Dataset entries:

_ _ _

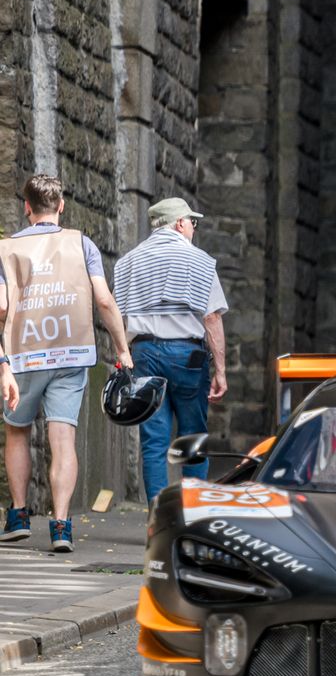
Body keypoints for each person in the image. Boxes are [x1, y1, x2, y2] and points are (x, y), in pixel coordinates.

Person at [0, 175, 135, 552]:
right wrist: (122, 349)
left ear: (27, 207)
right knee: (63, 437)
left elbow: (1, 307)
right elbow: (105, 301)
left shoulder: (6, 249)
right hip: (70, 353)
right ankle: (61, 526)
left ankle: (19, 517)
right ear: (61, 206)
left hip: (24, 354)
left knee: (18, 431)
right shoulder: (82, 244)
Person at [114, 197, 228, 503]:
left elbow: (117, 313)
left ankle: (157, 518)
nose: (194, 227)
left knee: (153, 441)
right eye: (193, 221)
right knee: (192, 437)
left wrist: (122, 351)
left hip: (145, 352)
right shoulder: (199, 260)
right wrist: (221, 370)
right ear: (179, 223)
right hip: (187, 355)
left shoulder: (129, 261)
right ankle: (190, 514)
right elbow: (212, 317)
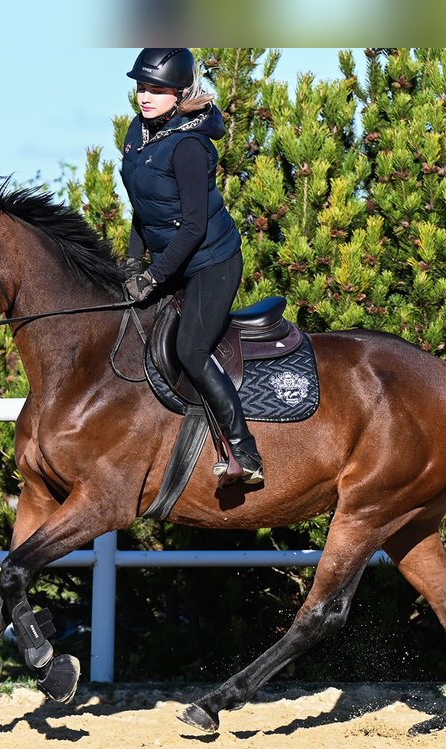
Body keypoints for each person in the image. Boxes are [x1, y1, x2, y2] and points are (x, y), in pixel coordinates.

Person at [120, 47, 264, 486]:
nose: (145, 97)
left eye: (157, 90)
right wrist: (130, 261)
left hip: (210, 261)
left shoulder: (188, 146)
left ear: (180, 94)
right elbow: (144, 208)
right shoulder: (138, 132)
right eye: (142, 87)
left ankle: (246, 451)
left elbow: (194, 227)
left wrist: (153, 275)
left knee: (191, 350)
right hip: (170, 258)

_ _ _

> What the task asks: The complete set of records should be written out again, pictures excluded.

> Solution to this exercise:
Body keypoints for each person in the image. Boxes are [x1, y1, x2, y2] and points are (x, y), in pixel coordinates.

Person at [0, 175, 135, 552]:
right wrist: (122, 349)
left ear: (27, 207)
right knee: (63, 437)
left elbow: (1, 307)
right elbow: (105, 301)
left shoulder: (6, 249)
right hip: (70, 353)
right ankle: (61, 526)
left ankle: (19, 517)
right ear: (61, 206)
left hip: (24, 354)
left knee: (18, 431)
right shoulder: (82, 244)
Person at [114, 197, 228, 503]:
left elbow: (117, 313)
left ankle: (157, 518)
nose: (194, 227)
left knee: (153, 441)
right eye: (193, 221)
right knee: (192, 437)
left wrist: (122, 351)
left hip: (145, 352)
right shoulder: (199, 260)
right wrist: (221, 370)
right ear: (179, 223)
right hip: (187, 355)
left shoulder: (129, 261)
right ankle: (190, 514)
right elbow: (212, 317)
Body keypoints for each person in the image. Boxes are [x1, y1, x2, y2] and points are (x, y), in pixel coordinates.

Person at [120, 47, 264, 486]:
nose: (145, 97)
left eye: (157, 90)
right wrist: (130, 261)
left hip: (210, 261)
left shoulder: (188, 146)
left ear: (180, 94)
right elbow: (144, 208)
right shoulder: (138, 132)
right eye: (142, 87)
left ankle: (246, 451)
left elbow: (194, 227)
left wrist: (153, 275)
left knee: (191, 350)
right hip: (170, 258)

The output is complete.